> **TO-DO ITEM**
Only one stretch of the data below should be repeated: the lines from the line containing "[55,1182,137,1195] // GlossaryofAG" through the line containing "[55,1212,195,1225] [55,1228,79,1237] //", inclusive, exactly as they are.

> **DATA RECORDS**

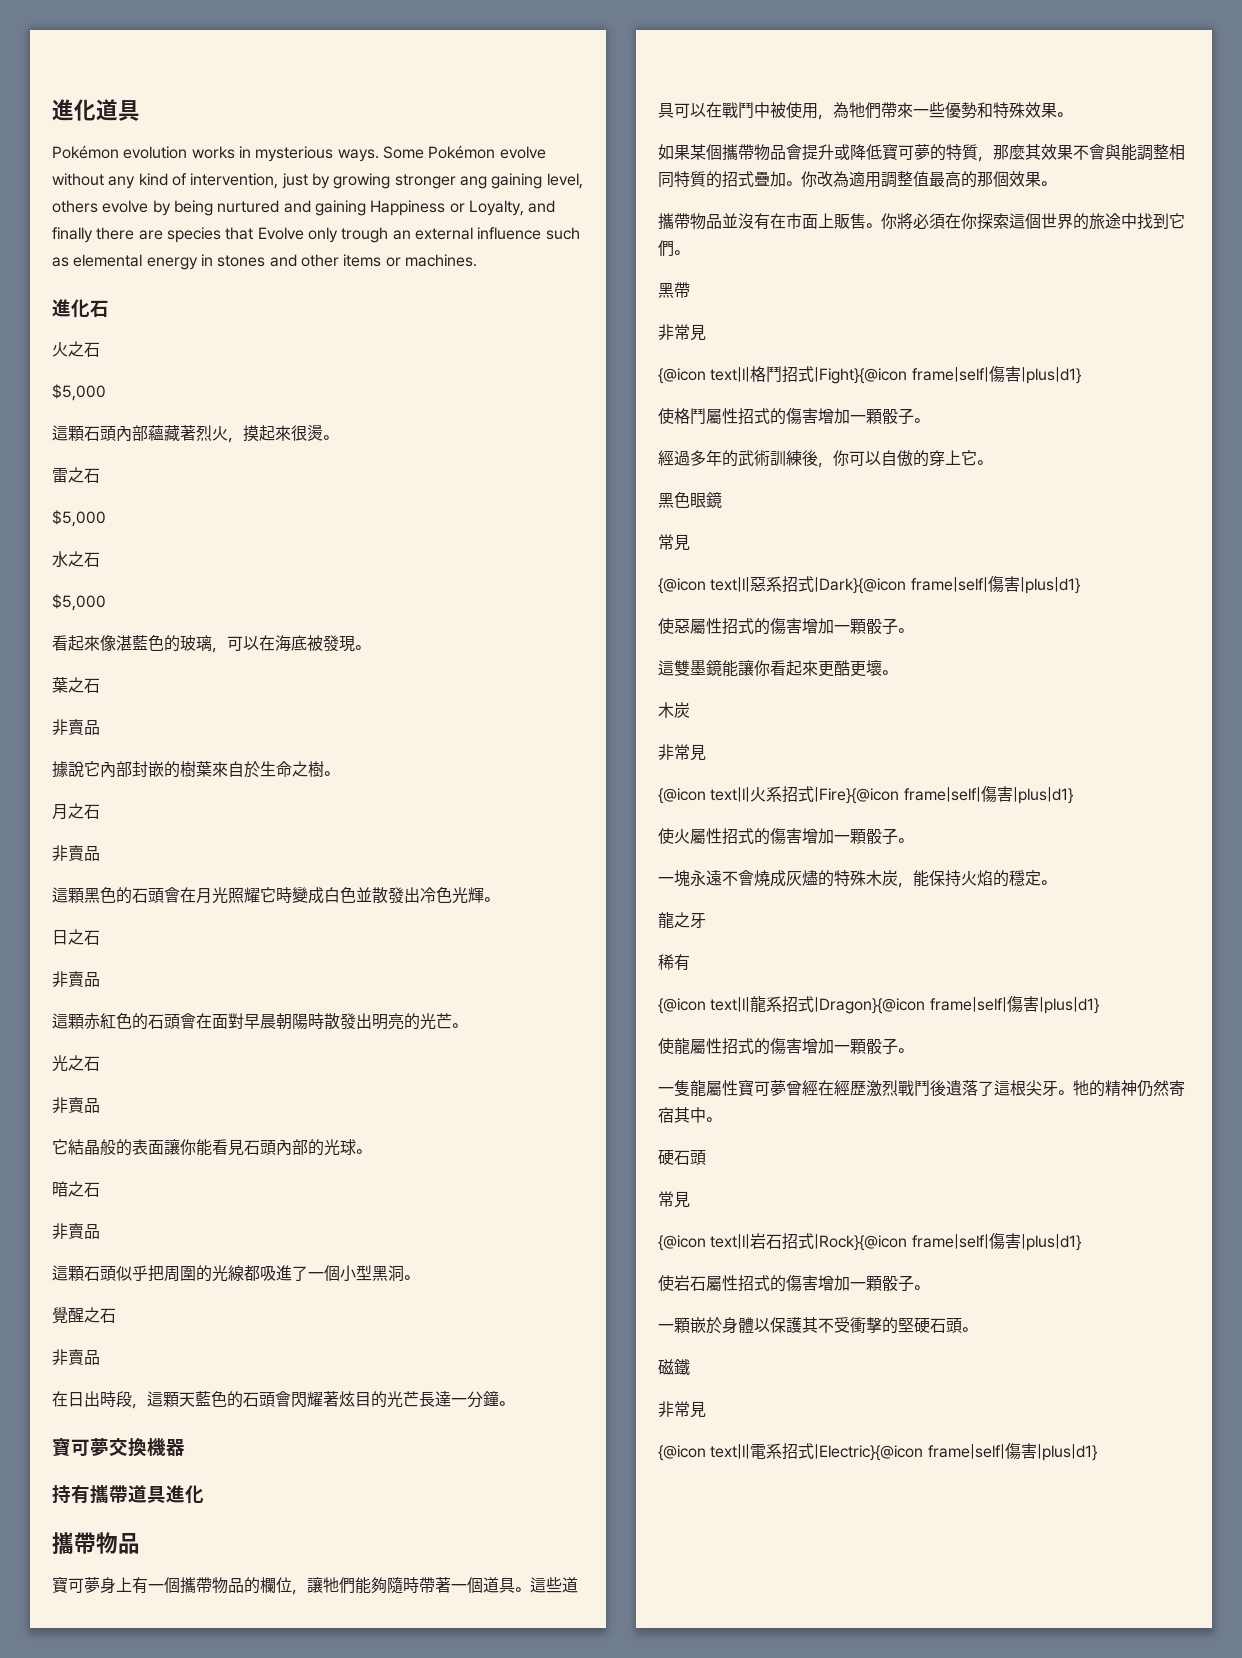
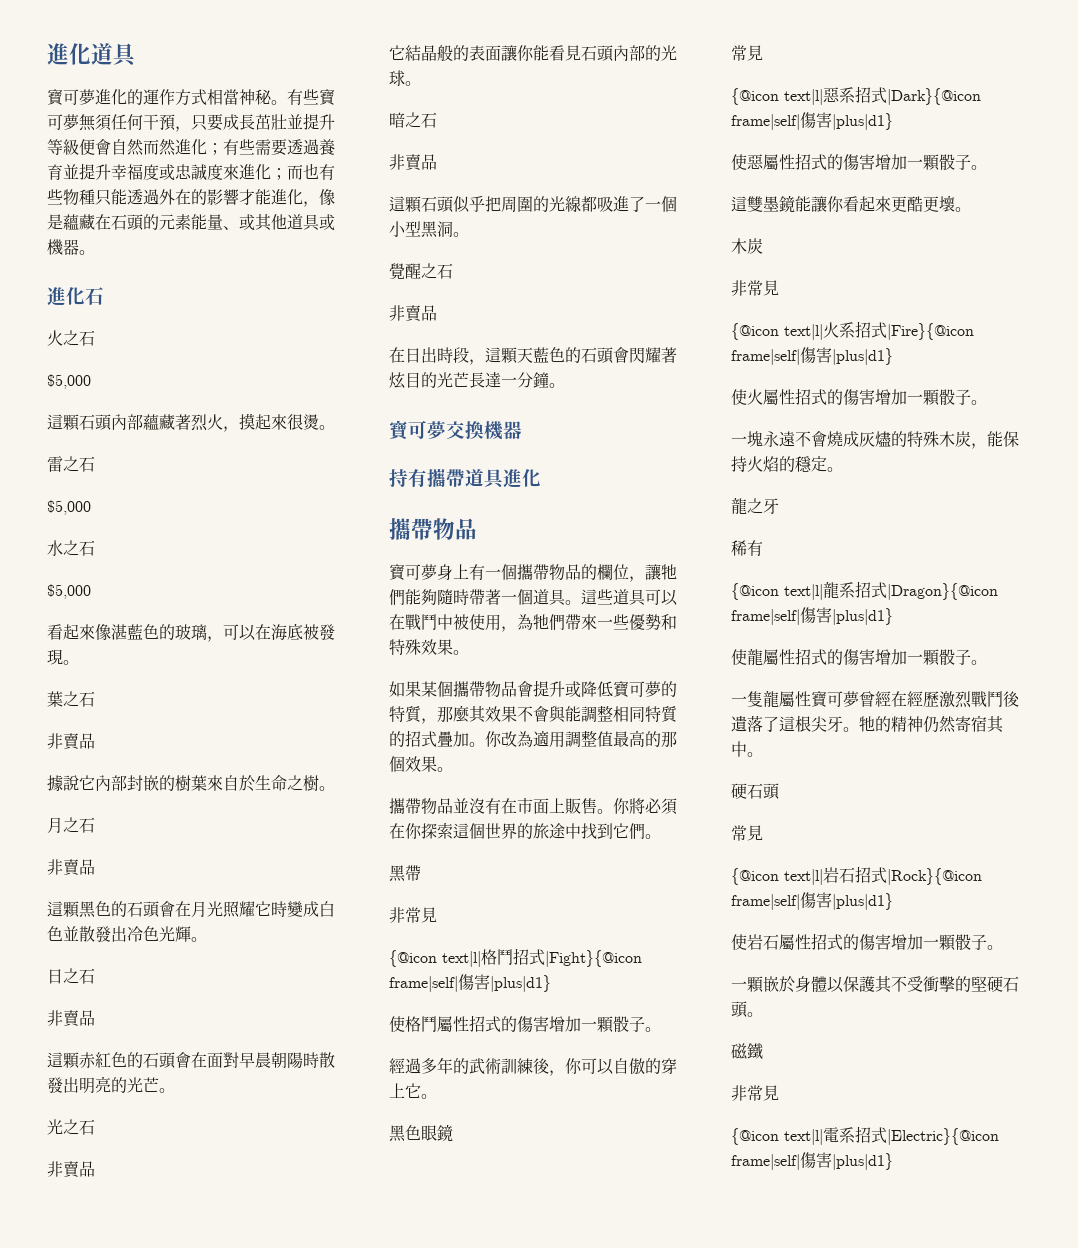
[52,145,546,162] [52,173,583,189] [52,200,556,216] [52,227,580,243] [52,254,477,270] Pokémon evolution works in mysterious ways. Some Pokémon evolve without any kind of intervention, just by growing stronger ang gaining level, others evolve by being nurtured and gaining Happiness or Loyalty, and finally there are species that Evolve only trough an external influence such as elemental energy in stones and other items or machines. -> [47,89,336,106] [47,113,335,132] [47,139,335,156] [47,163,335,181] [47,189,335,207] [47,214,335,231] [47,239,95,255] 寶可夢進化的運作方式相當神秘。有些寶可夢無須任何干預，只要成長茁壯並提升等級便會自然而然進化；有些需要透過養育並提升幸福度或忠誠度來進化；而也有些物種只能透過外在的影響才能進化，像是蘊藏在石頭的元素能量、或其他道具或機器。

==

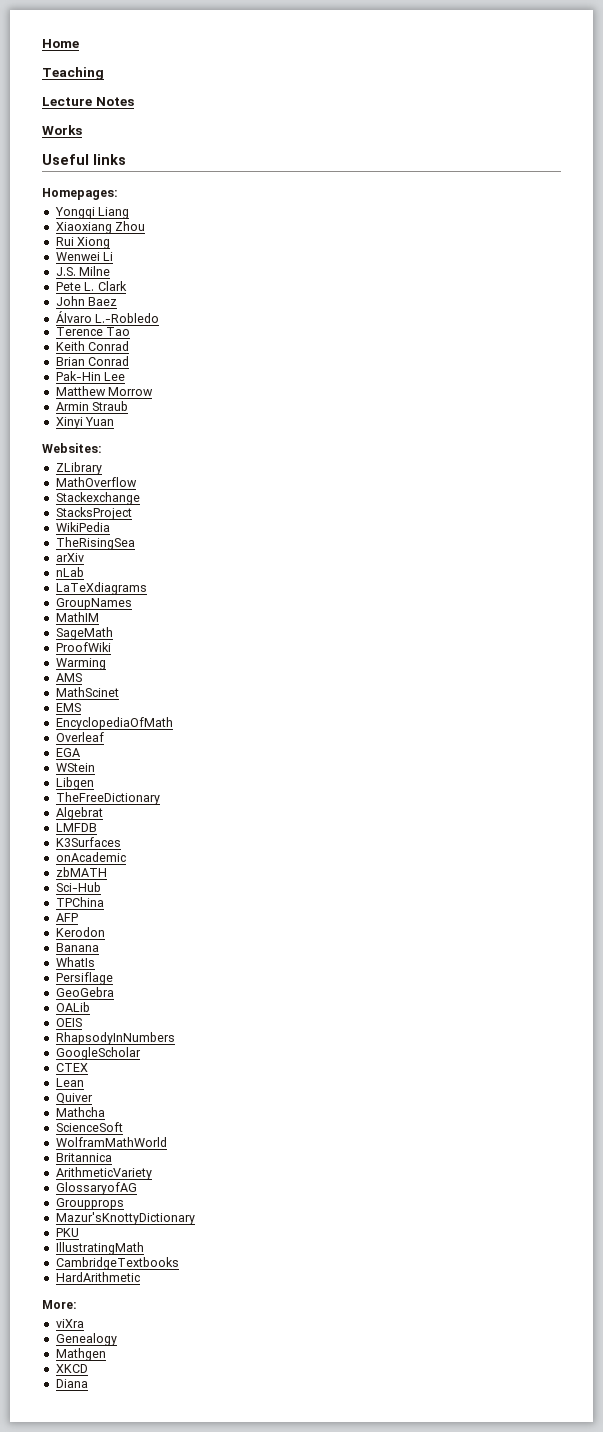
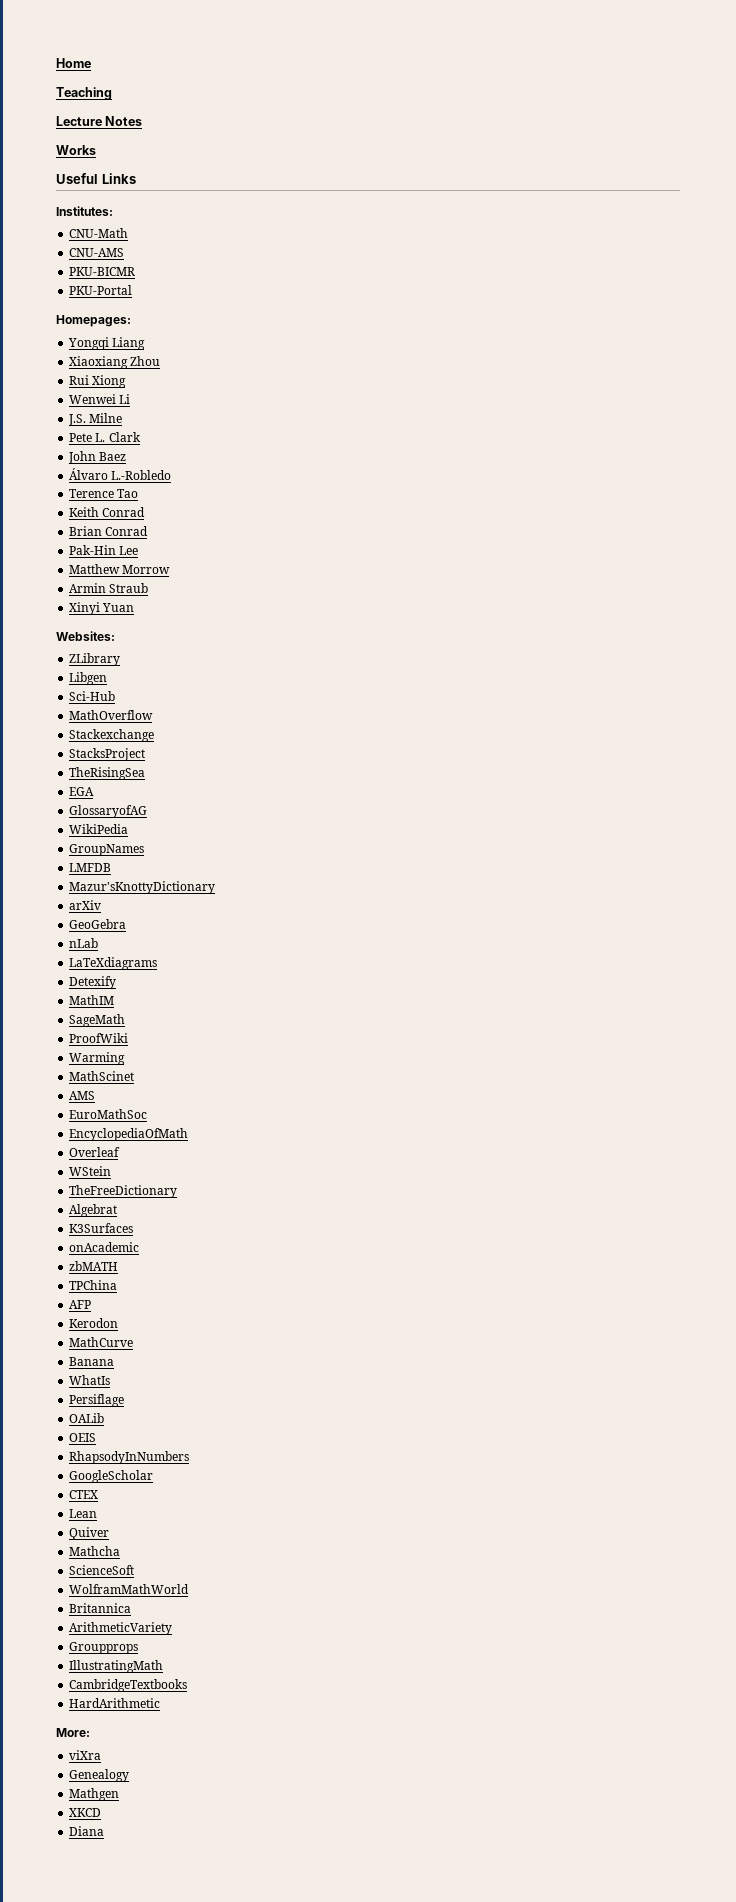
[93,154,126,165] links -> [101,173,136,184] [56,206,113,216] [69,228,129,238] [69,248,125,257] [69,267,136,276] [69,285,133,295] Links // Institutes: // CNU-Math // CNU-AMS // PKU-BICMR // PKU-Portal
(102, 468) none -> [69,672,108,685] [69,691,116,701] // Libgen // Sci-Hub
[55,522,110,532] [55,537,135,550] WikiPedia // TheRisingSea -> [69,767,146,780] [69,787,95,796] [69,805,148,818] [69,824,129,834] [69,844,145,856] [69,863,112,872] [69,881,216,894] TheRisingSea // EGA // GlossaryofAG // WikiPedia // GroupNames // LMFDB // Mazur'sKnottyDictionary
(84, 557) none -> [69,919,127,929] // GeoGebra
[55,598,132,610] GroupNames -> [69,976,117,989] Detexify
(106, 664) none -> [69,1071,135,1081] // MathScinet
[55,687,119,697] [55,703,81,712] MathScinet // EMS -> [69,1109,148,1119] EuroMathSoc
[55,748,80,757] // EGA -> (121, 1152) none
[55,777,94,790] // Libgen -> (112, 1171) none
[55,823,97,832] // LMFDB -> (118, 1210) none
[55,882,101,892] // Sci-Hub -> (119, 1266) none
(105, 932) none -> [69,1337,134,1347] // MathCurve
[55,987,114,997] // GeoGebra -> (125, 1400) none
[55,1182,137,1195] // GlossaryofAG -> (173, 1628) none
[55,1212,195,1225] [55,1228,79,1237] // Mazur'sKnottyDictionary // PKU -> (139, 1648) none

---

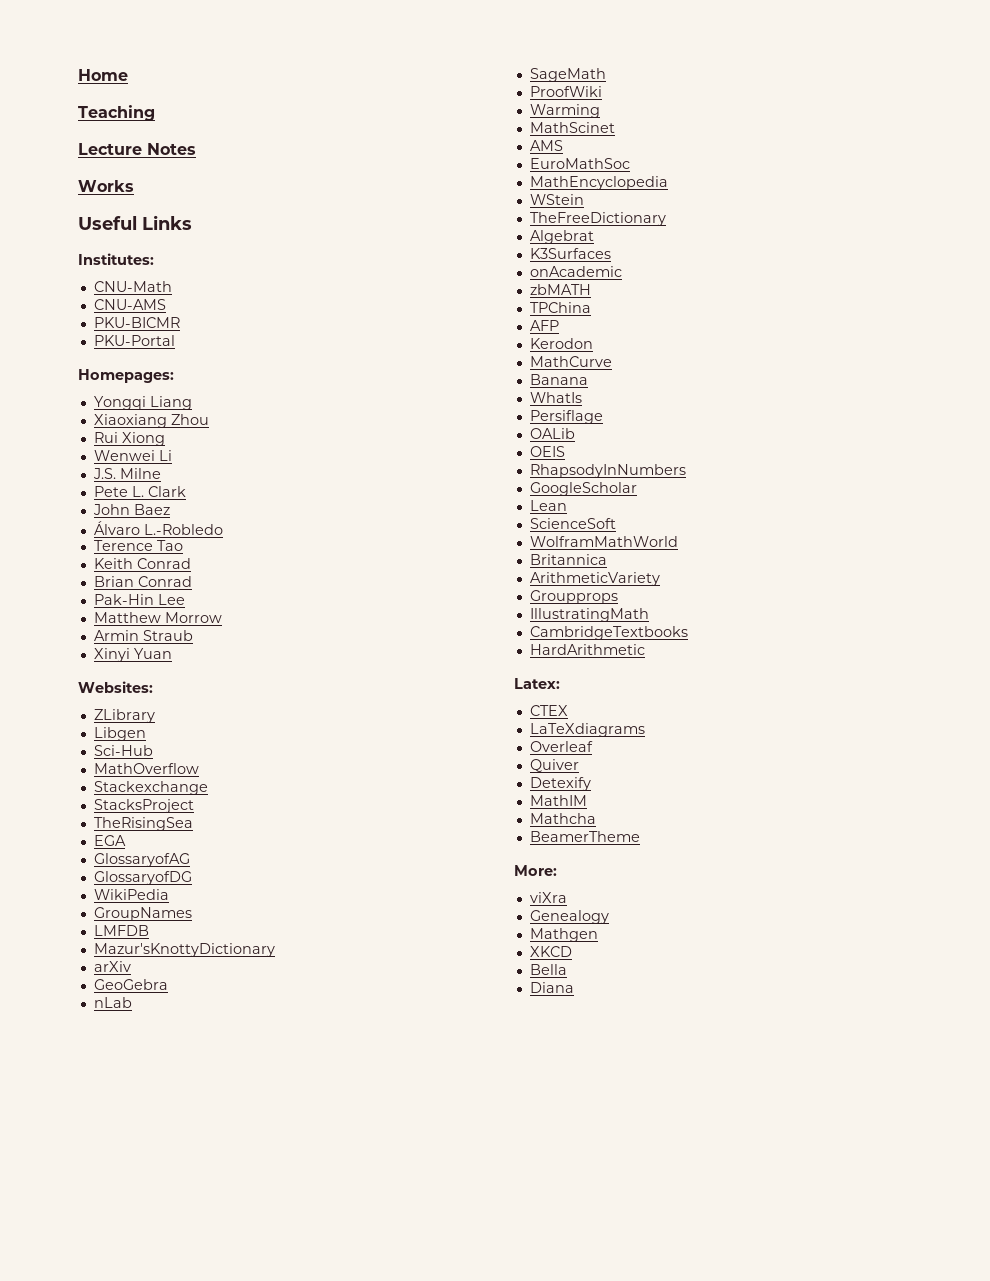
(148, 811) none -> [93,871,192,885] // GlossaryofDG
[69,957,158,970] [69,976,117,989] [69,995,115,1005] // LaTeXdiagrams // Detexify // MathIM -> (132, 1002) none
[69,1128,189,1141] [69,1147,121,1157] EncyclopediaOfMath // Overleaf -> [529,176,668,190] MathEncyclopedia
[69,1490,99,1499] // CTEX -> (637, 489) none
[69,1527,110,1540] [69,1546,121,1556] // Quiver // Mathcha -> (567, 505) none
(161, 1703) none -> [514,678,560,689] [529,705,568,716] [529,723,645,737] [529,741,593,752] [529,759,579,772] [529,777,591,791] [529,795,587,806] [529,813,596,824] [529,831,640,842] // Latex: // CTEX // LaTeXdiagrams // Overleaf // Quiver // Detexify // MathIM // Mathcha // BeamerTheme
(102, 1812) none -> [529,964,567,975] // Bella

> **ANSWER SECTION**
[55,1182,137,1195] // GlossaryofAG -> (173, 1628) none
[55,1212,195,1225] [55,1228,79,1237] // Mazur'sKnottyDictionary // PKU -> (139, 1648) none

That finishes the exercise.